Prometal obtient un accès direct aux barrages au Cameroun

L’État camerounais a validé une avancée majeure pour le secteur industriel local. Prometal, acteur incontournable de la transformation de l’acier en Afrique centrale, a obtenu l’autorisation de sécuriser 90 mégawatts de capacité électrique auprès de l’Electricity Development Corporation (EDC). Cette structure publique gère les infrastructures hydroélectriques du pays. Les négociations finales se dérouleront du 8 au 12 juin 2026 dans les locaux du Premier ministre, à Yaoundé, comme le précise une instruction officielle datée du 1er juin 2026, signée par le secrétaire général Séraphin Magloire Fouda et destinée au ministre de l’Eau et de l’Énergie, Gaston Eloundou Essomba.

Un deuxième géant industriel raccordé aux sources hydroélectriques

Les échanges porteront sur deux volets clés : la tarification préférentielle accordée à Prometal depuis février 2025 et la finalisation des documents contractuels. Deux conventions encadreront cet accord : un contrat direct entre EDC et le sidérurgiste, ainsi qu’un accord de compensation entre EDC et la Société camerounaise d’électricité (Socadel), née de la restructuration d’Eneo. Une fois ces documents signés, Prometal rejoindra un cercle très restreint d’entreprises camerounaises alimentées en électricité directement à la source, aux côtés de la Compagnie camerounaise de l’Aluminium (Alucam).

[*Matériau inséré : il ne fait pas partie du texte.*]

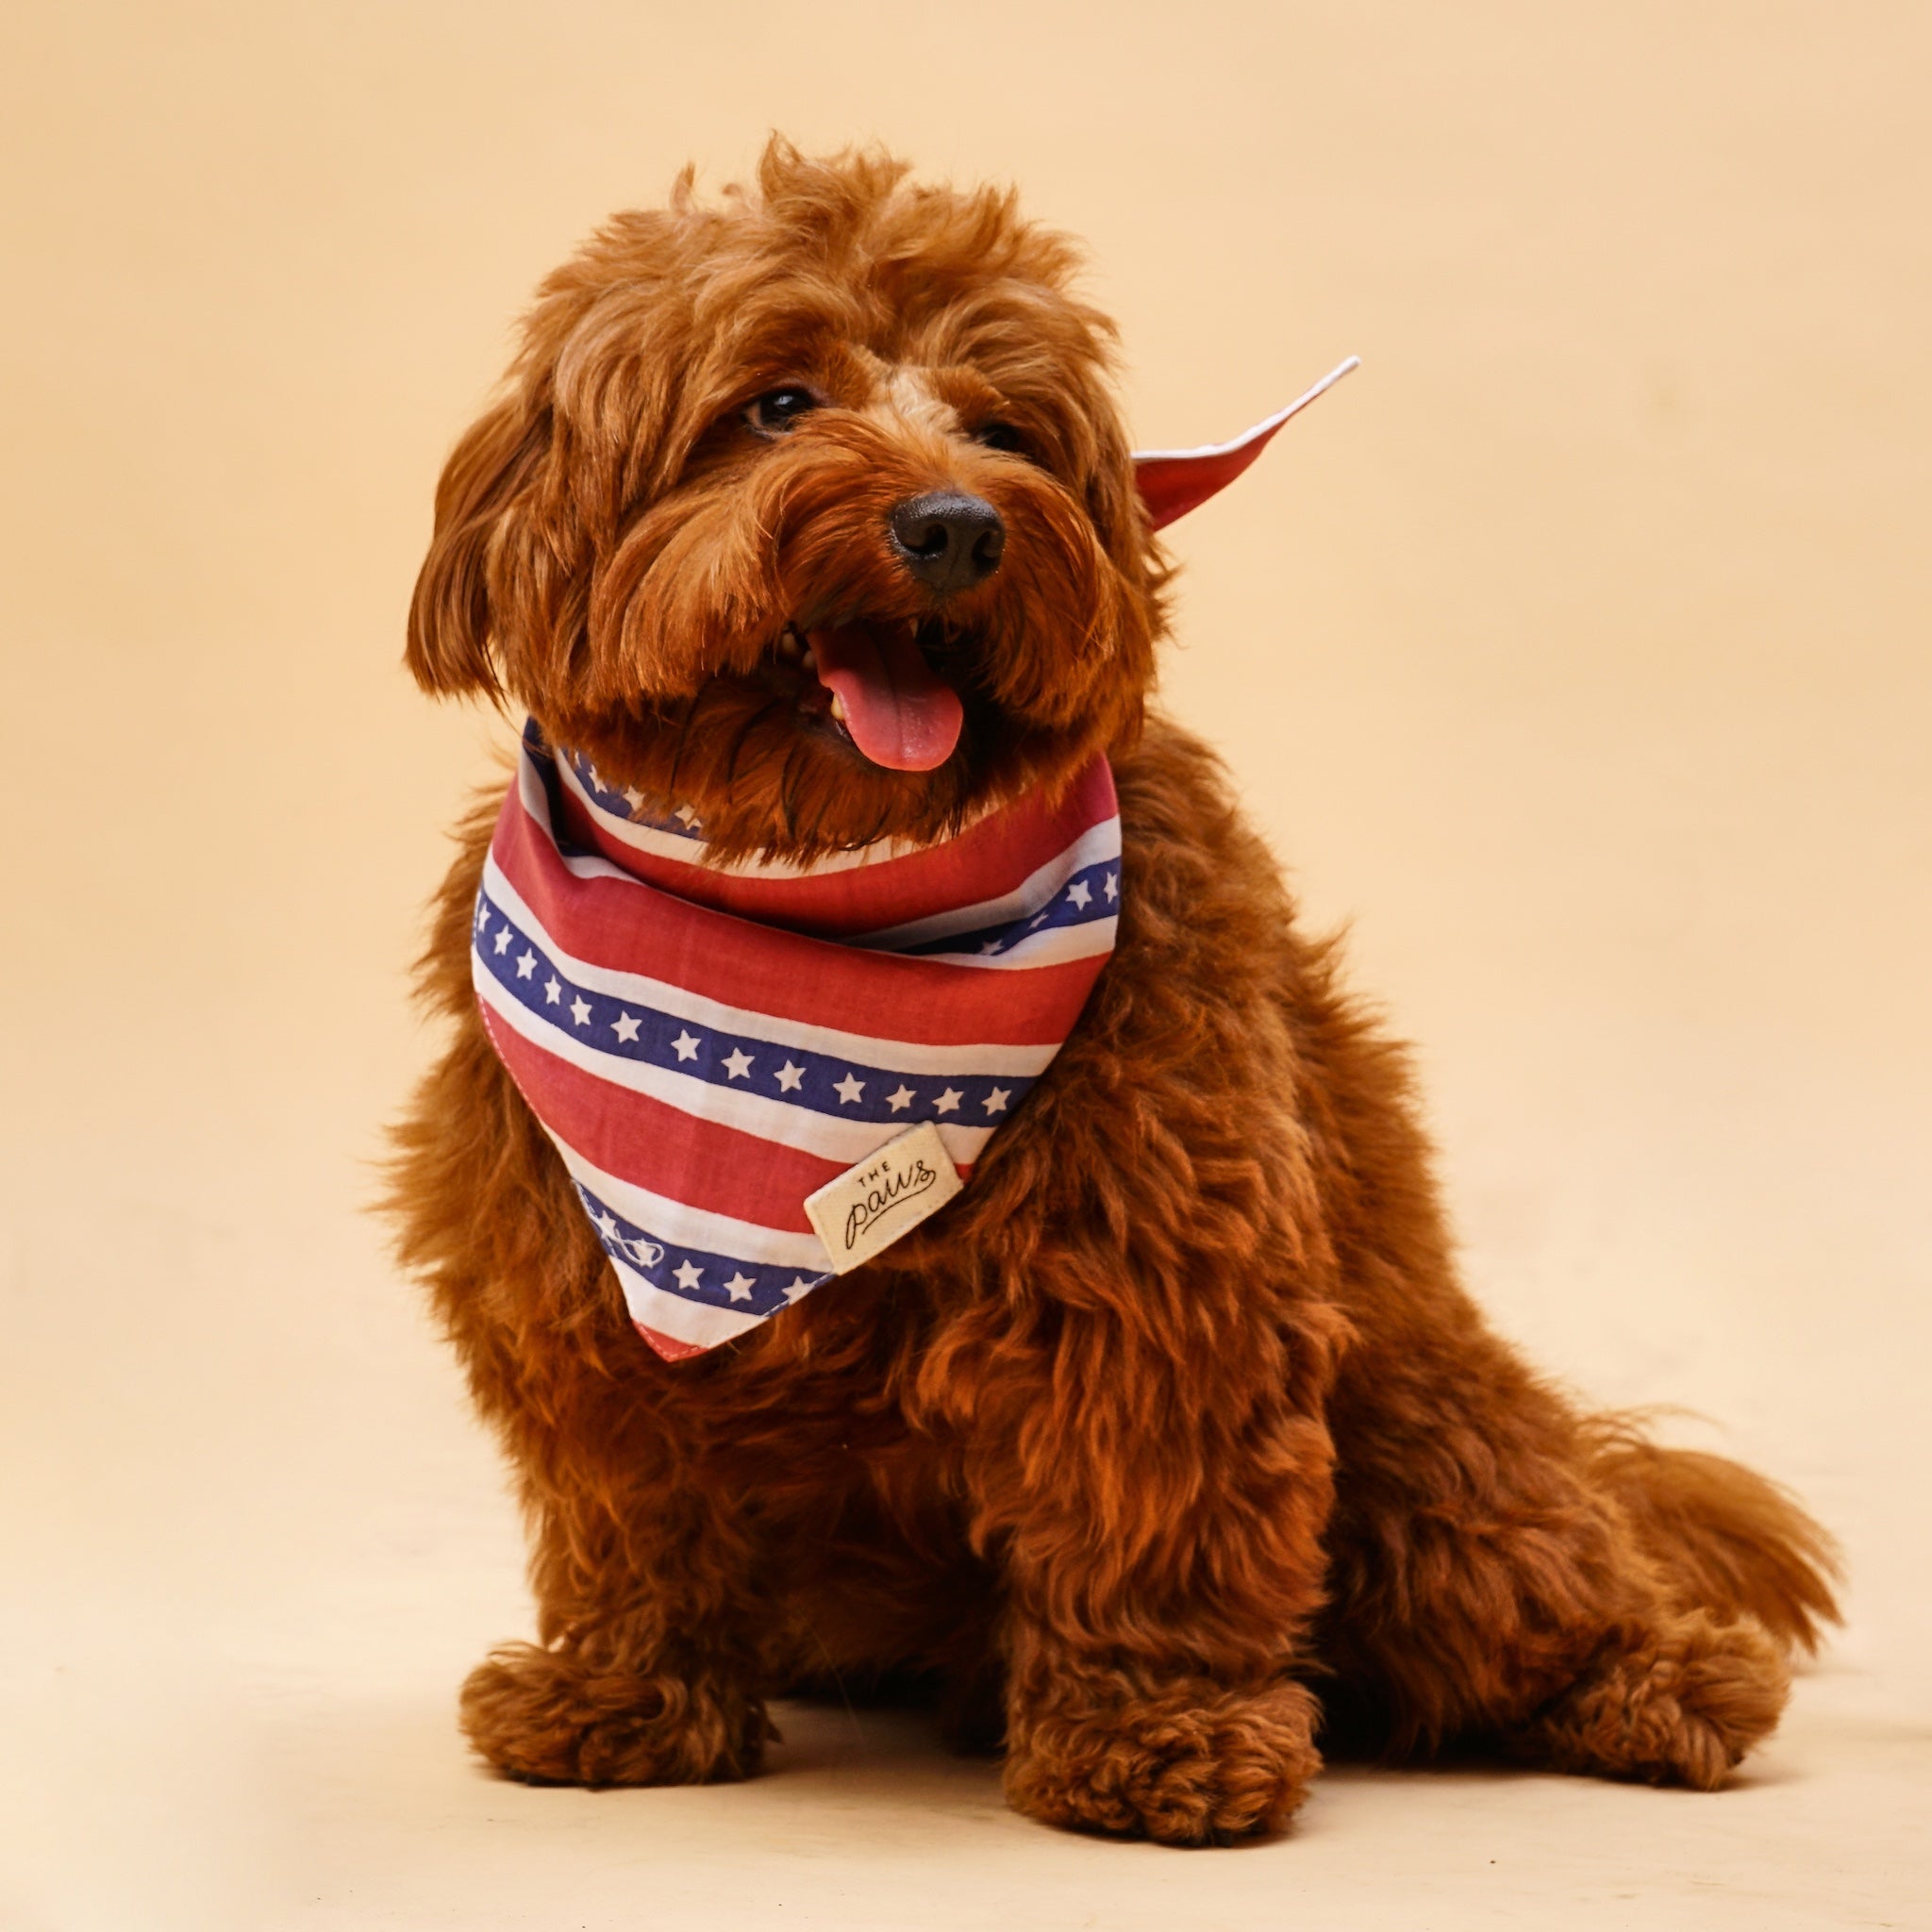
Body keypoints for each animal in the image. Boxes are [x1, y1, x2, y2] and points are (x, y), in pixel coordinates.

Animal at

Le cas d’Alucam sert de référence dans ce dispositif. Considéré comme le plus gros consommateur d’électricité du pays — ses besoins ont parfois atteint 40 % de la production nationale —, ce géant de l’aluminium est directement raccordé au barrage d’Edéa. Cette infrastructure, tout comme celle de Songloulou, est désormais gérée par Socadel. Prometal, quant à lui, bénéficiera de l’énergie produite par les ouvrages gérés par EDC, notamment le barrage de Lom Pangar avec sa centrale de 30 MW en aval, ainsi que Memve’élé, dont la puissance maximale atteint 211 MW.

Une demande énergétique en forte croissance

Cette solution s’inscrit dans la dynamique expansionniste de Prometal. Le groupe, qui opère cinq unités dans la zone industrielle de Douala-Bassa — Prometal 1, 2, 3, Profab et Progaz —, voit ses besoins électriques exploser. Ses données internes révèlent une augmentation de 26 MW en 2024 à 40 MW en 2025, avec une projection à 60 MW en 2026 et 90 MW en 2027. Cette trajectoire s’explique par le lancement de Proalu, une sixième usine dédiée à la fabrication de tôles d’aluminium et de câbles électriques.

Pour une industrie aussi gourmande en énergie, la fiabilité de l’approvisionnement et la stabilité des coûts du kilowattheure sont devenues des impératifs stratégiques. Le réseau électrique traditionnel, fragilisé par des déséquilibres persistants entre production, transport et distribution, ne pouvait plus supporter une telle demande sans menacer la continuité des activités. Le recours à une fourniture directe via EDC permet d’éviter les aléas du système et de bénéficier d’une tarification indexée sur les droits d’eau, sans passer par les étapes intermédiaires du réseau.

EDC mise sur Prometal pour relancer ses investissements

Du côté d’EDC, cette collaboration représente bien plus qu’un simple contrat. L’entreprise publique tire l’essentiel de ses revenus des droits d’eau, réinvestis dans le développement de nouvelles infrastructures. Cependant, les retards de paiement récurrents de Socadel, son principal client, ont mis à mal ses finances. L’arrivée de Prometal, entreprise solvable, offre une bouffée d’oxygène à sa trésorerie. Plusieurs projets attendent désormais un financement : l’extension de la centrale de Mbakaou (400 MW), le développement de Memve’élé 2, ou encore la construction d’une centrale solaire de 50 MW sur le site de Memve’élé.

L’impact financier de Prometal sur le secteur électrique camerounais est loin d’être négligeable. Entre 2016 et 2025, le groupe a versé 42 milliards de FCFA à Eneo (devenu Socadel) et à la Société nationale de transport d’électricité (Sonatrel). Soit une moyenne annuelle de 4,2 milliards de FCFA injectés dans le système. Le transfert de ces flux vers EDC pourrait rééquilibrer les relations entre les acteurs et accélérer la modernisation du segment patrimonial.